(Beginning of Text under study)

To sum his educational career up, he had limited schooling because Montgomery, Alabama provided no public education for blacks after the eighth grade. He entered DePauw University in Greencastle, Indiana, as a sub-freshman’ and, though ill-prepared, he graduated in 1920 as valedictorian and other honors. He received a M. S. degree from Harvard and three years later, in 1931 he received his Ph. D. from the University of Vienna. Dr. Julian was known for many medical and industrial discoveries. He created a chemical known as compound S; which was a man-made drug similar to Cortisone.
He was the modernized George Washington Carver. Dr. Julian made use of soybean in ways nobody could ever imagine. He made by- products such as paint, paper, drugs, and a number of hormones, vitamins, and amino acids. He also made fire proof solutions and other medicinal solutions to treat glaucoma. In all, Dr. Julian’s work created over a hundred patents. Dr. Julian’s father didn’t want him to get too caught up in the idea of becoming a chemist, because he knew that African Americans were barred from the field as a rule, except teaching positions at all- black schools.
He wanted Julian to prepare for medicine and setup a practice so he could be independent. This would have worked, but Julian wanted to pursue his dreams of becoming an aspiring chemist. At one point he was president of two companies which he formed to produce his medicines. He sold the companies for several millions and remained the chief executive of the labs. He said “I have had one goal in my life, that of playing some role in making life a little easier for the persons who come after me. ”
Dr. Anna Julian was a remarkable woman; she was a former sociology professor at Howard University, served on the Women’s Board at the University of Chicago, and served two terms as Chairperson of the Board of Trustees at Dominican University in River Forest, Illinois. Dr. Anna Julian was the Nation Chapter Establishment Chairperson for Links Inc. , a large National Organization for Black Professional Women. This same organization made contributions of $800,000 to the United Negro College Fund. Even with her busy schedule Dr. Anna Julian found time to give speeches to the children of Oak Park and spend time with her husband.

(End of Text under study)
(Beginning of Supplied records)

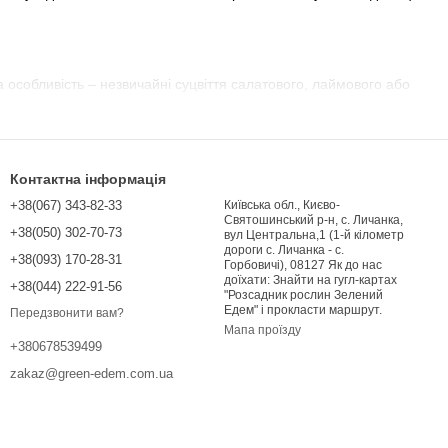
а особливість – незвичайні суцвіття салатового, лаймового або
Контактна інформація
+38(067) 343-82-33
Київська обл., Києво-
Святошинський р-н, с. Личанка,
+38(050) 302-70-73
вул Центральна,1 (1-й кілометр
дороги с. Личанка - с.
+38(093) 170-28-31
Горбовичі), 08127 Як до нас
доїхати: Знайти на гугл-картах
+38(044) 222-91-56
 Купити молочай – чудове рішення для сучасних квітників.
"Розсадник рослин Зелений
Едем" і прокласти маршрут.
Передзвонити вам?
Мапа проїзду
+380678539499
zakaz@green-edem.com.ua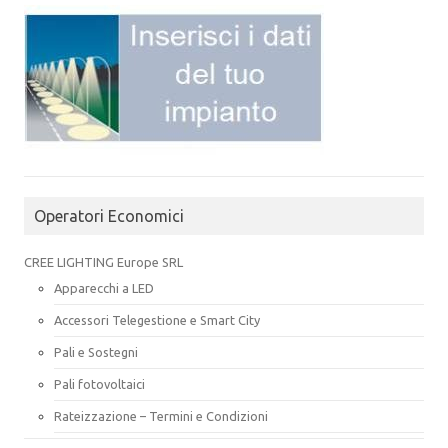
Operatori Economici
CREE LIGHTING Europe SRL
Apparecchi a LED
Accessori Telegestione e Smart City
Pali e Sostegni
Pali fotovoltaici
Rateizzazione – Termini e Condizioni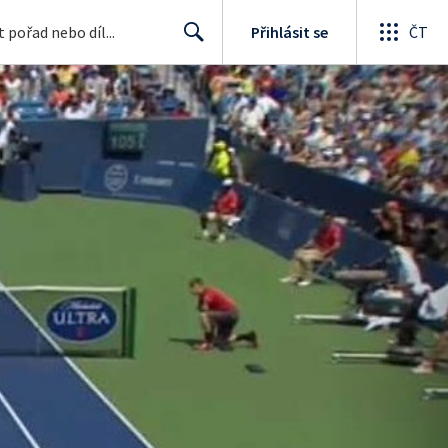
Přihlásit se
ČT
Search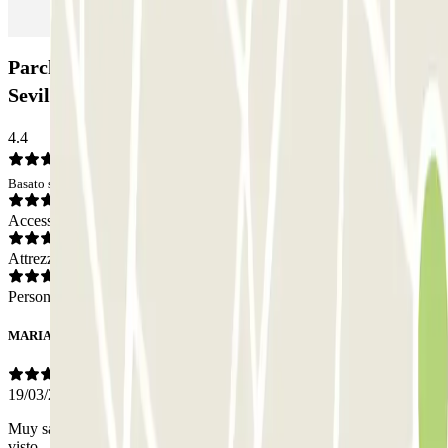
Parcheggio Take & Go - Valet - Aeropuerto de
Sevilla: Opinioni
4.4
Basato su 51 opinioni
Accesso
Attrezzatura
Personale
MARIA DEL CARME
19/03/2025
Muy satisfecha con el servicio y personal. Las instalaciones o las he
visto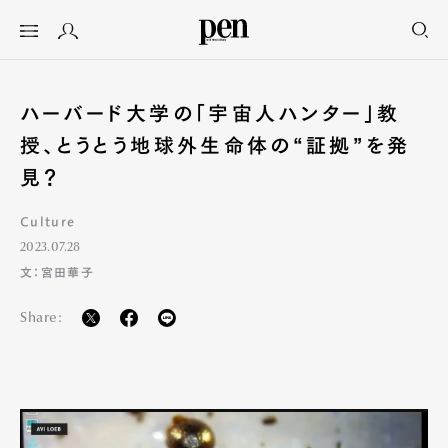
ハーバード大学の「宇宙人ハンター」教
授、とうとう地球外生命体の“証拠”を発
見？
Culture
2023.07.28
文：宮田華子
Share: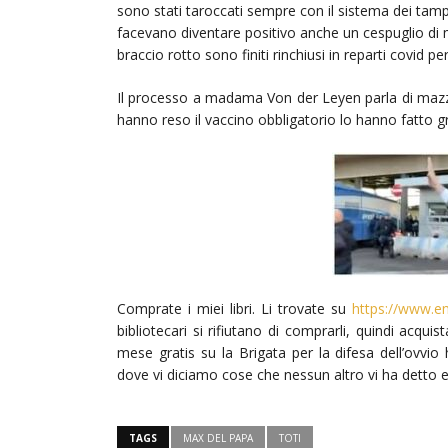
sono stati taroccati sempre con il sistema dei tamp
facevano diventare positivo anche un cespuglio di
braccio rotto sono finiti rinchiusi in reparti covid p
Il processo a madama Von der Leyen parla di mazzette
hanno reso il vaccino obbligatorio lo hanno fatto 
Comprate i miei libri. Li trovate su
https://www.e
bibliotecari si rifiutano di comprarli, quindi acqui
mese gratis su la Brigata per la difesa dell’ovvio
dove vi diciamo cose che nessun altro vi ha detto 
TAGS
MAX DEL PAPA
TOTI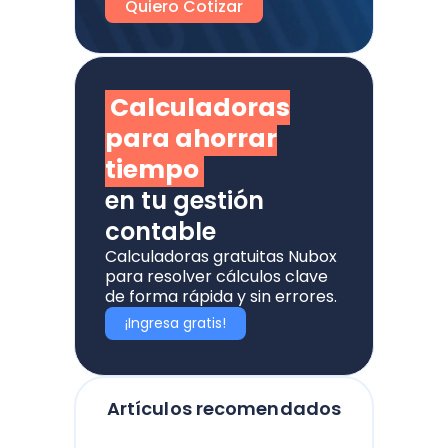
Quiero Cotizar
Calculadoras
para ahorrar
tiempo
en tu gestión
contable
Calculadoras gratuitas Nubox
para resolver cálculos clave
de forma rápida y sin errores.
¡Ingresa gratis!
Artículos recomendados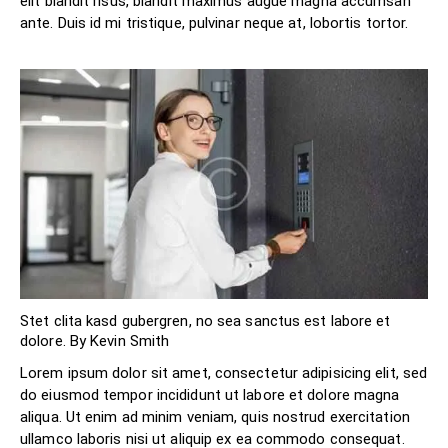
elit blandit risus, blandit maximus augue magna accumsan
ante. Duis id mi tristique, pulvinar neque at, lobortis tortor.
Stet clita kasd gubergren, no sea sanctus est labore et
dolore. By
Kevin Smith
Lorem ipsum dolor sit amet, consectetur adipisicing elit, sed
do eiusmod tempor incididunt ut labore et dolore magna
aliqua. Ut enim ad minim veniam, quis nostrud exercitation
ullamco laboris nisi ut aliquip ex ea commodo consequat.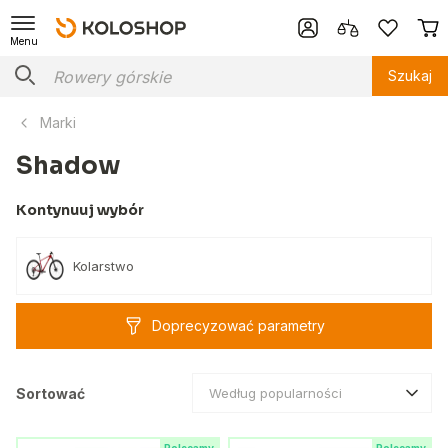
Menu
Szukaj
Marki
Shadow
Kontynuuj wybór
Kolarstwo
Doprecyzować parametry
Sortować
Według popularności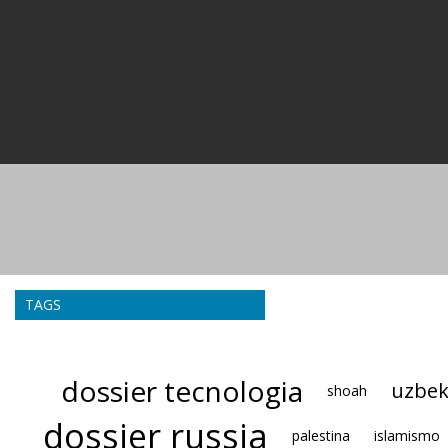
TAGS
dossier tecnologia
uzbek
shoah
dossier russia
palestina
islamismo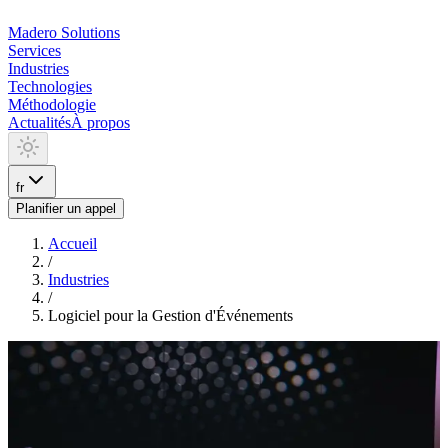
Madero
Solutions
Services
Industries
Technologies
Méthodologie
Actualités
À propos
fr
Planifier un appel
Accueil
/
Industries
/
Logiciel pour la Gestion d'Événements
INDUSTRIA
Logiciel pour la Gestion
d'Événements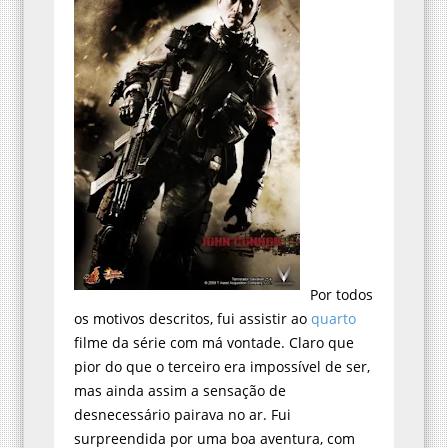
Por todos
os motivos descritos, fui assistir ao
quarto
filme da série com má vontade. Claro que
pior do que o terceiro era impossível de ser,
mas ainda assim a sensação de
desnecessário pairava no ar. Fui
surpreendida por uma boa aventura, com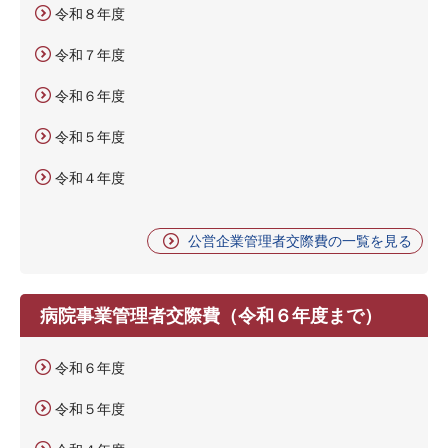
令和８年度
令和７年度
令和６年度
令和５年度
令和４年度
公営企業管理者交際費の一覧を見る
病院事業管理者交際費（令和６年度まで）
令和６年度
令和５年度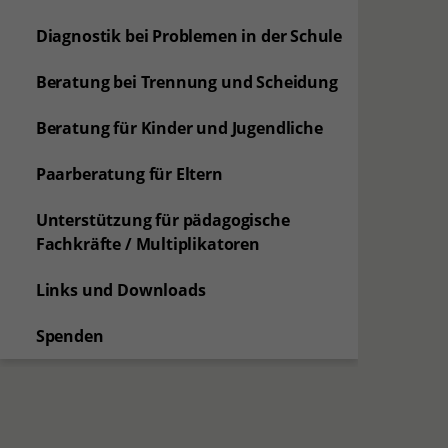
Diagnostik bei Problemen in der Schule
Beratung bei Trennung und Scheidung
Beratung für Kinder und Jugendliche
Paarberatung für Eltern
Unterstützung für pädagogische
Fachkräfte / Multiplikatoren
Links und Downloads
Spenden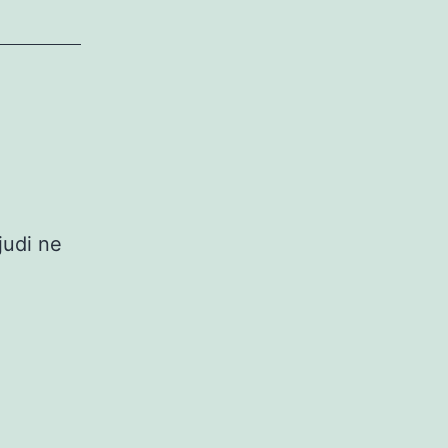
judi ne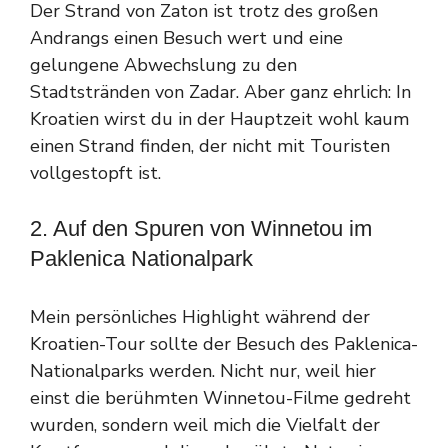
Der Strand von Zaton ist trotz des großen
Andrangs einen Besuch wert und eine
gelungene Abwechslung zu den
Stadtstränden von Zadar. Aber ganz ehrlich: In
Kroatien wirst du in der Hauptzeit wohl kaum
einen Strand finden, der nicht mit Touristen
vollgestopft ist.
2. Auf den Spuren von Winnetou im
Paklenica Nationalpark
Mein persönliches Highlight während der
Kroatien-Tour sollte der Besuch des Paklenica-
Nationalparks werden. Nicht nur, weil hier
einst die berühmten Winnetou-Filme gedreht
wurden, sondern weil mich die Vielfalt der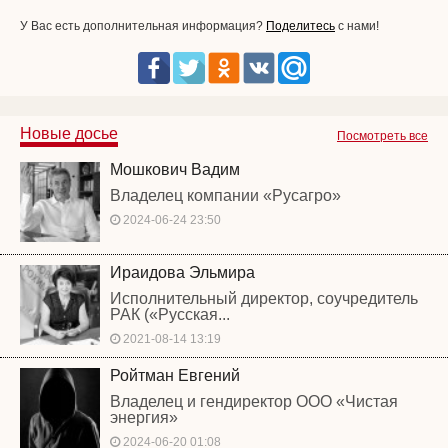
У Вас есть дополнительная информация?
Поделитесь
с нами!
Новые досье
Посмотреть все
Мошкович Вадим
Владелец компании «Русагро»
2024-06-24 23:50
Ираидова Эльмира
Исполнительный директор, соучредитель
РАК («Русская...
2021-08-14 13:19
Ройтман Евгений
Владелец и гендиректор ООО «Чистая
энергия»
2024-06-20 01:08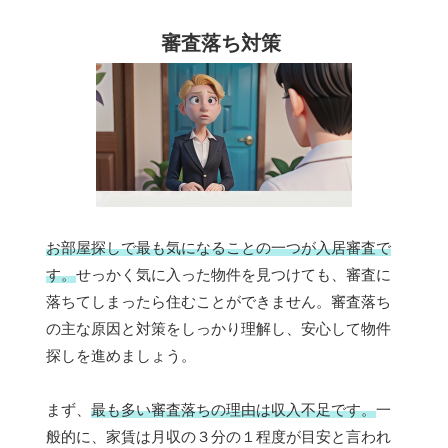
審査落ち対策
お部屋探しで最も気になることの一つが入居審査で
す。
せっかく気に入った物件を見つけても、審査に
落ちてしまったら住むことができません。審査落ち
の主な原因と対策をしっかり理解し、安心して物件
探しを進めましょう。
まず、
最も多い審査落ちの理由は収入不足です。
一
般的に、家賃は月収の３分の１程度が目安と言われ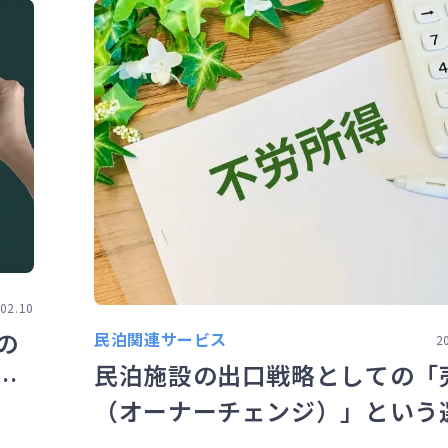
02.10
の
民泊関連サービス
2
民泊施設の出口戦略としての「
収
（オーナーチェンジ）」という
肢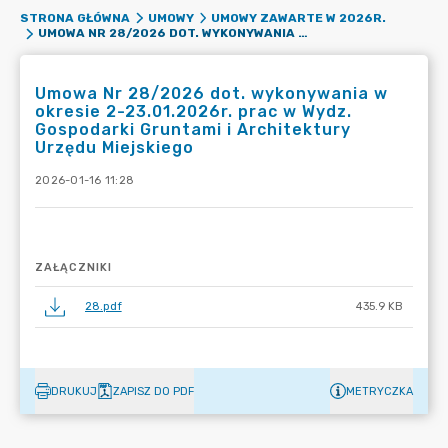
STRONA GŁÓWNA
UMOWY
UMOWY ZAWARTE W 2026R.
UMOWA NR 28/2026 DOT. WYKONYWANIA W OKRESIE 2-23.01.2026R. PRAC W WYDZ. GOSPODARKI GRUNTAMI I ARCHITEKTURY URZĘDU MIEJSKIEGO
Umowa Nr 28/2026 dot. wykonywania w
okresie 2-23.01.2026r. prac w Wydz.
Gospodarki Gruntami i Architektury
Urzędu Miejskiego
2026-01-16 11:28
ZAŁĄCZNIKI
28.pdf
435.9 KB
DRUKUJ
ZAPISZ DO PDF
METRYCZKA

(End of Supplied records)

Copy out the full text about Dr. Julian and his wife, Dr. Anna Julian, word for word, from the top down.

To sum his educational career up, he had limited schooling because Montgomery, Alabama provided no public education for blacks after the eighth grade. He entered DePauw University in Greencastle, Indiana, as a sub-freshman’ and, though ill-prepared, he graduated in 1920 as valedictorian and other honors. He received a M. S. degree from Harvard and three years later, in 1931 he received his Ph. D. from the University of Vienna. Dr. Julian was known for many medical and industrial discoveries. He created a chemical known as compound S; which was a man-made drug similar to Cortisone.
He was the modernized George Washington Carver. Dr. Julian made use of soybean in ways nobody could ever imagine. He made by- products such as paint, paper, drugs, and a number of hormones, vitamins, and amino acids. He also made fire proof solutions and other medicinal solutions to treat glaucoma. In all, Dr. Julian’s work created over a hundred patents. Dr. Julian’s father didn’t want him to get too caught up in the idea of becoming a chemist, because he knew that African Americans were barred from the field as a rule, except teaching positions at all- black schools.
He wanted Julian to prepare for medicine and setup a practice so he could be independent. This would have worked, but Julian wanted to pursue his dreams of becoming an aspiring chemist. At one point he was president of two companies which he formed to produce his medicines. He sold the companies for several millions and remained the chief executive of the labs. He said “I have had one goal in my life, that of playing some role in making life a little easier for the persons who come after me. ”
Dr. Anna Julian was a remarkable woman; she was a former sociology professor at Howard University, served on the Women’s Board at the University of Chicago, and served two terms as Chairperson of the Board of Trustees at Dominican University in River Forest, Illinois. Dr. Anna Julian was the Nation Chapter Establishment Chairperson for Links Inc. , a large National Organization for Black Professional Women. This same organization made contributions of $800,000 to the United Negro College Fund. Even with her busy schedule Dr. Anna Julian found time to give speeches to the children of Oak Park and spend time with her husband.